Bundesarbeitsgericht: Chefarzt ist kein leitender Angestellter

Bei Personalangelegenheiten leitender Angestellter haben Betriebsräte nichts zu sagen. Doch wie sieht es bei Chefärzten aus? Ein Fall aus NRW könnte Schule machen.

Martin WortmannVon Martin Wortmann Veröffentlicht:
Der Chefarzt: Als leitender Angestellter gilt er nur dann, wenn er maßgeblich Personal- oder Budgetverantwortung hat.

Der Chefarzt: Als leitender Angestellter gilt er nur dann, wenn er maßgeblich Personal- oder Budgetverantwortung hat.

© blickwinkel / imago

ERFURT. Ein Chefarzt gilt nicht automatisch als leitender Angestellter. Wie das Bundesarbeitsgericht (BAG) in Erfurt entschied, ist das erst dann der Fall, wenn er die Aufgabenstellung zumindest seiner eigenen Tätigkeit maßgeblich selbst prägen kann oder sonst über unternehmerähnliche Kompetenzen verfügt.

Nach dieser Entscheidung des BAG sei es wohl so, "dass es kaum noch leitende Angestellte unter den Chefärzten gibt", sagte Roland Gastell, auf Krankenhäuser spezialisierter Fachanwalt für Arbeitsrecht in der Kanzlei BMH Bräutigam und Partner in Berlin. Auch bei Kündigungen oder Versetzungen von Chefärzten kämen die Kliniken meist nun wohl "nicht umhin, vorsorglich den Betriebsrat mit anzuhören".

Im Streitfall ging es um einen Geriatrie-Chef

Denn nur als leitende Angestellte würden Chefärzte nicht unter das Betriebsverfassungsgesetz fallen. Laut Gesetz sind das neben Prokuristen auch Mitarbeiter mit eigener Personalkompetenz oder anderen Kompetenzbereichen, in denen sie für Bestand und Entwicklung des Unternehmens wichtige Entscheidungen "im Wesentlichen frei von Weisungen" treffen können.

> **AUSGEWÄHLTE DATENSÄTZE**:
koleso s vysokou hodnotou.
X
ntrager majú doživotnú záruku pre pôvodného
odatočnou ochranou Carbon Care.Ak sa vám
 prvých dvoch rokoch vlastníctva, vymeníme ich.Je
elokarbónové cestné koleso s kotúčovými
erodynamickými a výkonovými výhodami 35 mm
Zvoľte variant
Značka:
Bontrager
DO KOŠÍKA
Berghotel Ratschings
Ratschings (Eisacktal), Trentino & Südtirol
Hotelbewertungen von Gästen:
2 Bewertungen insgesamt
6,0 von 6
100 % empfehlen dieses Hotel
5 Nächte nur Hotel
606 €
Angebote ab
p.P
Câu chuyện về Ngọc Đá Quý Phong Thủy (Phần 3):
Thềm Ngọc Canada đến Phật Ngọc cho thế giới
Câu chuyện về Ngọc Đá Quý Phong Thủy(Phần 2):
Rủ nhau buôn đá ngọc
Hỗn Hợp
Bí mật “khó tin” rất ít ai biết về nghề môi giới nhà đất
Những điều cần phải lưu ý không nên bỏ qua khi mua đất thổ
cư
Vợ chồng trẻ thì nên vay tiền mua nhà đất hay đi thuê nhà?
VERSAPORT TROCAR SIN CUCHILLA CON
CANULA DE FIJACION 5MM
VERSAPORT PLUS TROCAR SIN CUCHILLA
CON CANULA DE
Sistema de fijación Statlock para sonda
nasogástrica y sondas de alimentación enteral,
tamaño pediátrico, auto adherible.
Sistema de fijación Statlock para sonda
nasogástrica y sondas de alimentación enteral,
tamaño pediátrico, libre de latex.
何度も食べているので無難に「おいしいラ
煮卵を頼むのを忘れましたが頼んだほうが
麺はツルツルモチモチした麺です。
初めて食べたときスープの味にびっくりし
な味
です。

> **AUFGABE 1**: Welcher Kanzlei gehört Roland Gastell laut dem Dokumentauszug an?
> **AUFGABE 2**: Nennen Sie sämtliche Orte und Regionen, die im Dokumentauszug erwähnt werden.
> **AUFGABE 3**: Übertragen Sie aus dem Dokumentauszug wortgetreu den Abschnitt zwischen „Martin WortmannVon Martin“ und „unternehmerähnliche Kompetenzen verfügt.“, beide einschließlich.

> **ERWARTETE ANTWORT 1**: Der Kanzlei BMH Bräutigam und Partner in Berlin.

> **ERWARTETE ANTWORT 2**: NRW, Erfurt, Berlin

> **ERWARTETE ANTWORT 3**:
Martin WortmannVon Martin Wortmann Veröffentlicht:
Der Chefarzt: Als leitender Angestellter gilt er nur dann, wenn er maßgeblich Personal- oder Budgetverantwortung hat.

Der Chefarzt: Als leitender Angestellter gilt er nur dann, wenn er maßgeblich Personal- oder Budgetverantwortung hat.

© blickwinkel / imago

ERFURT. Ein Chefarzt gilt nicht automatisch als leitender Angestellter. Wie das Bundesarbeitsgericht (BAG) in Erfurt entschied, ist das erst dann der Fall, wenn er die Aufgabenstellung zumindest seiner eigenen Tätigkeit maßgeblich selbst prägen kann oder sonst über unternehmerähnliche Kompetenzen verfügt.